Prova Paraná: Estado aplica avaliação para 1,1 milhão de alunos da rede pública
Fazem a prova estudantes do 2º e do 5º dos anos iniciais do Ensino Fundamental e do 6º ao 9º ano dos anos finais

Cerca de 1,1 milhão de estudantes da rede estadual e das redes municipais de ensino dos 399 municípios paranaenses participam da primeira edição da Prova Paraná em 2026 nesta terça e quarta-feira (19 e 20 de maio de 2026). A avaliação, aplicada pela Secretaria de Estado da Educação (Seed-PR), tem como objetivo acompanhar a aprendizagem dos estudantes e orientar ações pedagógicas nas instituições de ensino.
Fazem a prova estudantes do 2º e do 5º dos anos iniciais do Ensino Fundamental e do 6º ao 9º ano dos anos finais, além das três séries do Ensino Médio e da Educação Profissional e Tecnológica.
Segundo o secretário estadual da Educação, Roni Miranda, a avaliação auxilia no acompanhamento do rendimento dos estudantes e na definição de práticas pedagógicas pelas escolas. “A Prova Paraná permite que as escolas acompanhem de forma rápida o desempenho das turmas e adotem estratégias assertivas ainda durante o ano letivo, garantindo intervenções mais direcionadas às necessidades dos estudantes”, afirmou.
Além do diagnóstico pedagógico, os resultados da Prova Paraná ainda poderão compor até 30% da nota do segundo trimestre letivo, conforme os critérios adotados pelas instituições de ensino.
MATEMÁTICA
Os estudantes que realizarem a prova de Matemática também serão automaticamente inscritos na Olimpíada de Matemática das Escolas Estaduais do Paraná (OMAP). O desempenho obtido na avaliação será utilizado como critério para a primeira fase da competição, e cerca de 10% dos melhores resultados da rede estadual avançarão para as próximas etapas. A olimpíada é voltada ao incentivo da aprendizagem, ao desenvolvimento do raciocínio lógico e ao estímulo do interesse dos estudantes pela Matemática.
Outra novidade é que, pela primeira vez, os resultados da Prova Paraná dos estudantes do 2º ano do Ensino Fundamental também serão processados por meio do Aplicativo Corrige, ferramenta da Seed-PR utilizada na correção das avaliações.
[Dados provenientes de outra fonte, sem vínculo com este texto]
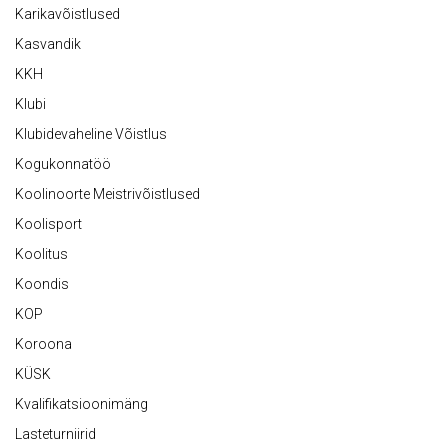
Karikavõistlused
Kasvandik
KKH
Klubi
Klubidevaheline Võistlus
Kogukonnatöö
Koolinoorte Meistrivõistlused
Koolisport
Koolitus
Koondis
KOP
Koroona
KÜSK
Kvalifikatsioonimäng
Lasteturniirid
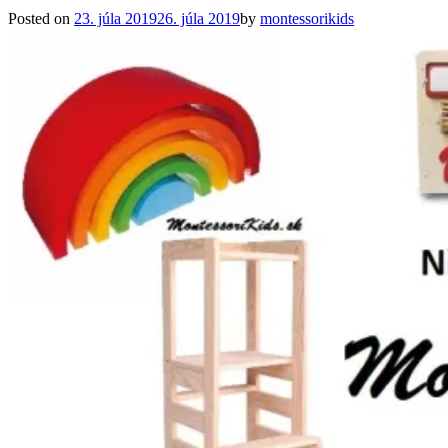
Posted on
23. júla 2019
26. júla 2019
by
montessorikids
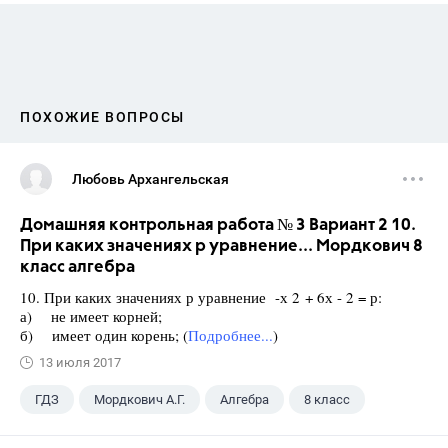
ПОХОЖИЕ ВОПРОСЫ
Любовь Архангельская
Домашняя контрольная работа № 3 Вариант 2 10.
При каких значениях р уравнение... Мордкович 8
класс алгебра
10. При каких значениях р уравнение -х 2 + 6х - 2 = р:
а) не имеет корней;
б) имеет один корень; (
Подробнее...
)
13 июля 2017
ГДЗ
Мордкович А.Г.
Алгебра
8 класс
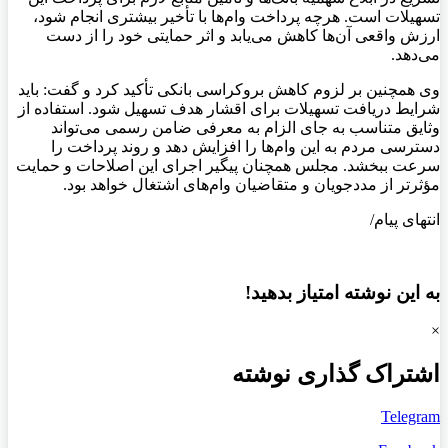
تسهیلات است. هرچه پرداخت وام‌ها با تأخیر بیشتری انجام شود،
ارزش واقعی آن‌ها کاهش می‌یابد و اثر حمایتی خود را از دست
می‌دهد.
وی همچنین بر لزوم کاهش بروکراسی بانکی تأکید کرد و گفت: باید
شرایط دریافت تسهیلات برای اقشار هدف تسهیل شود. استفاده از
وثایق متناسب به جای الزام به معرفی ضامن رسمی می‌تواند
دسترسی مردم به این وام‌ها را افزایش دهد و روند پرداخت را
سرعت ببخشد. مجلس همچنان پیگیر اجرای این اصلاحات و حمایت
مؤثرتر از مددجویان و متقاضیان وام‌های اشتغال خواهد بود.
انتهای پیام/
به این نوشته امتیاز بدهید!
×
اشتراک گذاری نوشته
Telegram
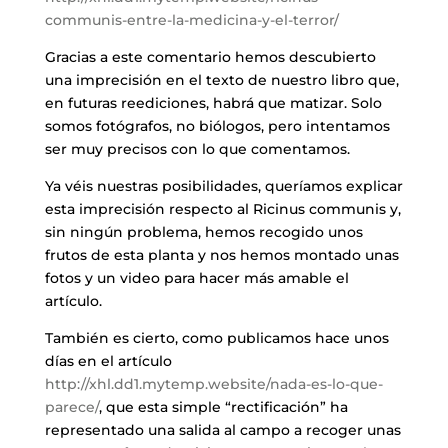
communis-entre-la-medicina-y-el-terror/
Gracias a este comentario hemos descubierto
una imprecisión en el texto de nuestro libro que,
en futuras reediciones, habrá que matizar. Solo
somos fotógrafos, no biólogos, pero intentamos
ser muy precisos con lo que comentamos.
Ya véis nuestras posibilidades, queríamos explicar
esta imprecisión respecto al Ricinus communis y,
sin ningún problema, hemos recogido unos
frutos de esta planta y nos hemos montado unas
fotos y un video para hacer más amable el
artículo.
También es cierto, como publicamos hace unos
días en el artículo
http://xhl.dd1.mytemp.website/nada-es-lo-que-
parece/
, que esta simple “rectificación” ha
representado una salida al campo a recoger unas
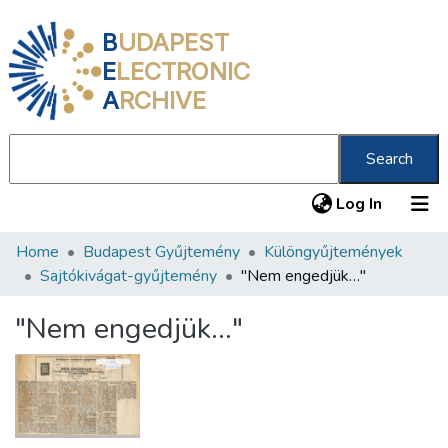
B
UDAPEST
E
LECTRONIC
A
RCHIVE
Search
(current
Log In
Home
Budapest Gyűjtemény
Különgyűjtemények
Communities & Collections
Sajtókivágat-gyűjtemény
"Nem engedjük…"
All of DSpace
"Nem engedjük…"
Statistics
About us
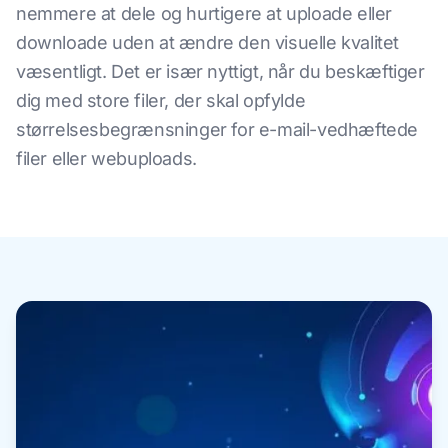
nemmere at dele og hurtigere at uploade eller
downloade uden at ændre den visuelle kvalitet
væsentligt. Det er især nyttigt, når du beskæftiger
dig med store filer, der skal opfylde
størrelsesbegrænsninger for e-mail-vedhæftede
filer eller webuploads.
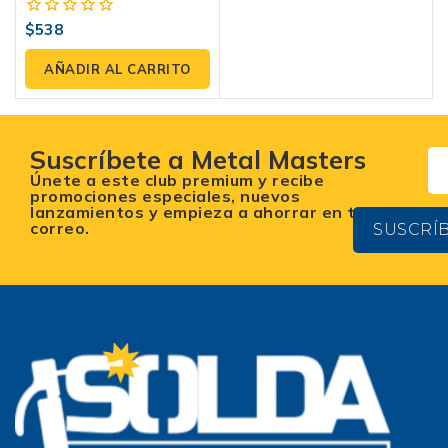
PT60-2 – Industrial
$
538
0
fuera
de
AÑADIR AL CARRITO
5
Suscríbete a Metal Masters
Únete a este club premium y recibe
promociones especiales, nuevos
lanzamientos y empieza a ahorrar en tu
correo.
SUSCRÍ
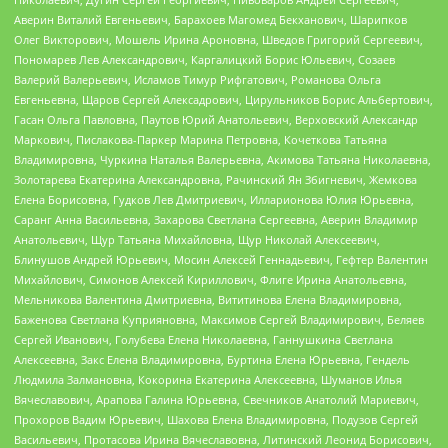
Аверин Виталий Евгеньевич, Барахоев Магомед Бекханович, Шарипков
Олег Викторович, Мошель Ирина Ароновна, Шведов Григорий Сергеевич,
Пономарев Лев Александрович, Каргалицкий Борис Юльевич, Созаев
Валерий Валерьевич, Исламов Тимур Рифгатович, Романова Ольга
Евгеньевна, Щаров Сергей Алексадрович, Цирульников Борис Альбертович,
Гасан Ольга Павловна, Паутов Юрий Анатольевич, Верховский Александр
Маркович, Пислакова-Паркер Марина Петровна, Кочеткова Татьяна
Владимировна, Чуркина Наталья Валерьевна, Акимова Татьяна Николаевна,
Золотарева Екатерина Александровна, Рачинский Ян Збигневич, Жемкова
Елена Борисовна, Гудков Лев Дмитриевич, Илларионова Юлия Юрьевна,
Саранг Анна Васильевна, Захарова Светлана Сергеевна, Аверин Владимир
Анатольевич, Щур Татьяна Михайловна, Щур Николай Алексеевич,
Блинушов Андрей Юрьевич, Мосин Алексей Геннадьевич, Гефтер Валентин
Михайлович, Симонов Алексей Кириллович, Флиге Ирина Анатольевна,
Мельникова Валентина Дмитриевна, Вититинова Елена Владимировна,
Баженова Светлана Куприяновна, Максимов Сергей Владимирович, Беляев
Сергей Иванович, Голубева Елена Николаевна, Ганнушкина Светлана
Алексеевна, Закс Елена Владимировна, Буртина Елена Юрьевна, Гендель
Людмила Залмановна, Кокорина Екатерина Алексеевна, Шуманов Илья
Вячеславович, Арапова Галина Юрьевна, Свечников Анатолий Мариевич,
Прохоров Вадим Юрьевич, Шахова Елена Владимировна, Подузов Сергей
Васильевич, Протасова Ирина Вячеславовна, Литинский Леонид Борисович,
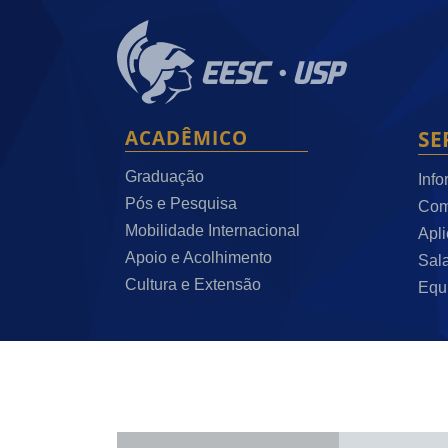
ACADÊMICO
SE
Graduação
Info
Pós e Pesquisa
Com
Mobilidade Internacional
Apli
Apoio e Acolhimento
Sala
Cultura e Extensão
Equ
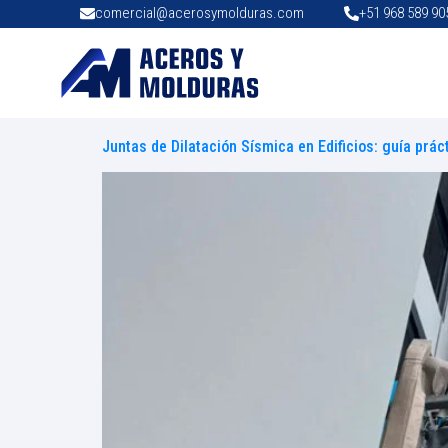
comercial@acerosymolduras.com
+51 968 589 90
Juntas de Dilatación Sísmica en Edificios: guía prác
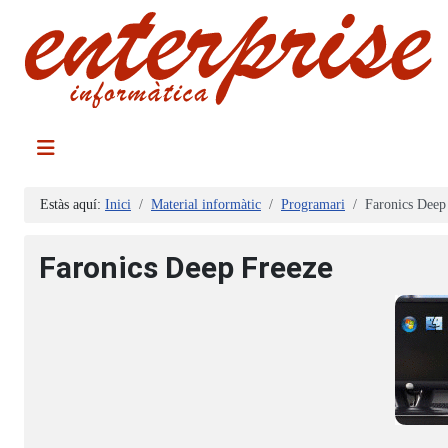
Estàs aquí:
Inici
Material informàtic
Programari
Faronics Deep
Faronics Deep Freeze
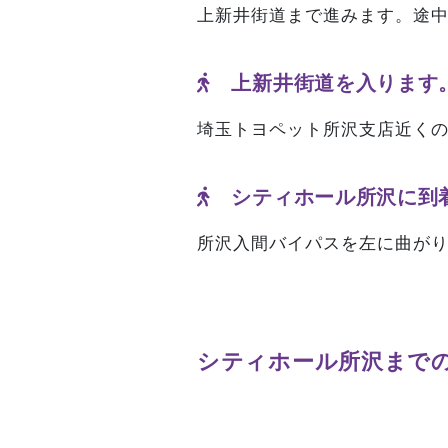
上新井街道まで進みます。途
上新井街道を入ります
埼玉トヨペット所沢支店近く
シティホール所沢に到
所沢入間バイパスを左に曲がり
シティホール所沢まで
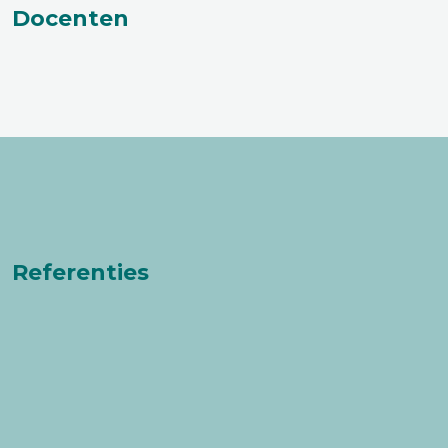
Docenten
Referenties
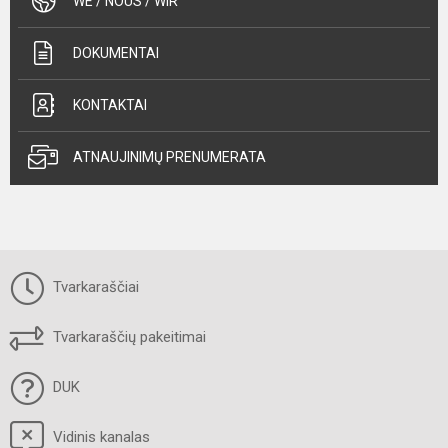
WE / NOUS / WIR
DOKUMENTAI
KONTAKTAI
ATNAUJINIMŲ PRENUMERATA
Tvarkaraščiai
Tvarkaraščių pakeitimai
DUK
Vidinis kanalas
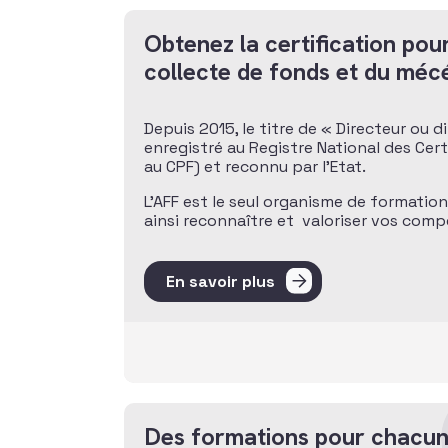
Obtenez la certification pour
collecte de fonds et du méc
Depuis 2015, le titre de « Directeur ou 
enregistré au Registre National des Cer
au CPF) et reconnu par l’Etat.
L’AFF est le seul organisme de formatio
ainsi reconnaître et valoriser vos comp
En savoir plus
Des formations pour chacun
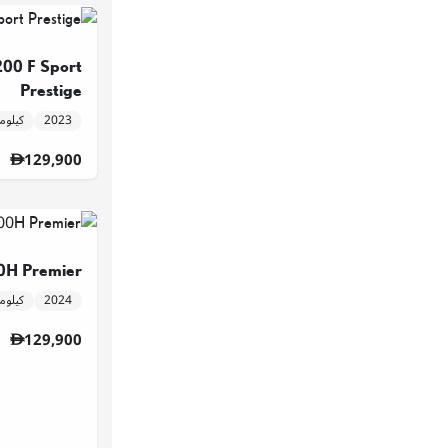
00 F Sport
Prestige
2023
56,957 كيل
129,900
H Premier
2024
23,461 كيل
129,900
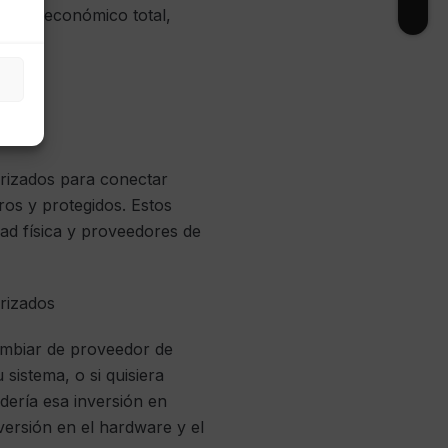
mpacto económico total,
orizados para conectar
ros y protegidos. Estos
dad física y proveedores de
rizados
cambiar de proveedor de
sistema, o si quisiera
dería esa inversión en
versión en el hardware y el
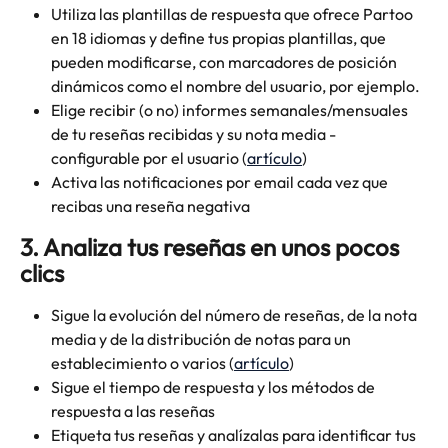
Utiliza las plantillas de respuesta que ofrece Partoo 
en 18 idiomas y define tus propias plantillas, que 
pueden modificarse, con marcadores de posición 
dinámicos como el nombre del usuario, por ejemplo.
Elige recibir (o no) informes semanales/mensuales 
de tu reseñas recibidas y su nota media - 
configurable por el usuario (
artículo
)
Activa las notificaciones por email cada vez que 
recibas una reseña negativa
3. Analiza tus reseñas en unos pocos 
clics 
Sigue la evolución del número de reseñas, de la nota 
media y de la distribución de notas para un 
establecimiento o varios (
artículo
)
Sigue el tiempo de respuesta y los métodos de 
respuesta a las reseñas
Etiqueta tus reseñas y analízalas para identificar tus 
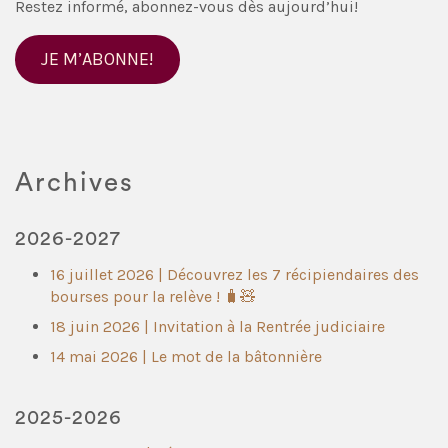
Restez informé, abonnez-vous dès aujourd’hui!
JE M’ABONNE!
Archives
2026-2027
16 juillet 2026 | Découvrez les 7 récipiendaires des
bourses pour la relève ! 🧳🧸
18 juin 2026 | Invitation à la Rentrée judiciaire
14 mai 2026 | Le mot de la bâtonnière
2025-2026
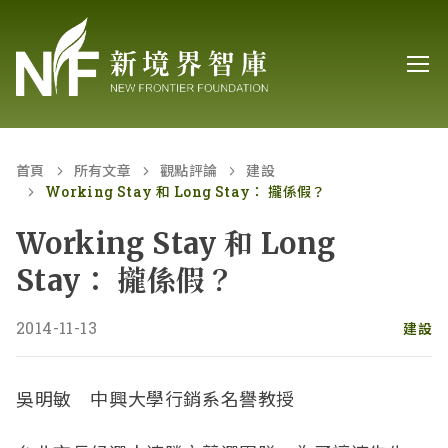
首頁
所有文章
觀點評論
建設
Working Stay 和 Long Stay： 攏係假？
Working Stay 和 Long
Stay： 攏係假？
2014-11-13
建設
吳明敏 中興大學行銷系名譽教授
A tecnologia já era empregada na correção das avaliações das demais séries.
COMO FUNCIONA A PROVA
A Prova Paraná contempla conteúdos de Língua Portuguesa e Matemática em todas as séries avaliadas, além de disciplinas como Ciências, História, Geografia e Língua Inglesa nos anos finais do Ensino Fundamental.
No Ensino Médio, também são avaliados componentes como Biologia, Química, Física, Filosofia, Sociologia e Educação Financeira, além de disciplinas ligadas aos itinerários formativos, como Programação e IA, Robótica, Geopolítica, História Econômica do Paraná e Governo e Cidadania.
Conforme Dolores Follador, coordenadora de avaliação da Seed-PR, a diversidade de componentes abordados permite a definição de estratégias pedagógicas para diferentes áreas do conhecimento. “Nossa expectativa é manter uma alta participação dos estudantes e fortalecer o uso pedagógico da avaliação nas escolas”, disse.
ADAPTAÇÕES PARA A EDUCAÇÃO ESPECIAL
Nesta edição, cerca de 113 mil estudantes da educação especial da rede estadual de ensino farão a Prova Paraná, parte deles com adequações específicas conforme o perfil de cada um. A avaliação mantém o conteúdo para todos, mas ajusta a forma de aplicação conforme o perfil do estudante, com modificações de formato, tempo adicional, apoio profissional e recursos específicos.
Nesta edição, 1.773 estudantes dos ensinos Fundamental e Médio farão a avaliação com recursos especializados. Desse total, 57 alunos cegos realizarão a prova em braile; 1.692 com baixa visão receberão versões ampliadas ou superampliadas, com ajustes de contraste e organização visual; e 24 estudantes com Síndrome de Irlen contarão com adaptações de cor e luminosidade, incluindo o uso de lâminas coloridas. Estudantes surdos terão acesso a vídeos com tradução em Língua Brasileira de Sinais (Libras).
“Garantir acessibilidade na avaliação é assegurar que todos os estudantes tenham as mesmas condições para demonstrar suas aprendizagens, respeitando as especificidades de cada um”, explicou Claudia Saldanha, coordenadora pedagógica de Educação Especial da Seed-PR.
Outros 28 mil estudantes realizarão a avaliação com tempo adicional, apoio profissional, aplicação em ambiente específico, transcrição de respostas e leitura assistida. Os ajustes atenderão diferentes perfis de aprendizagem, incluindo estudantes com deficiências, transtornos funcionais específicos e altas habilidades/superdotação.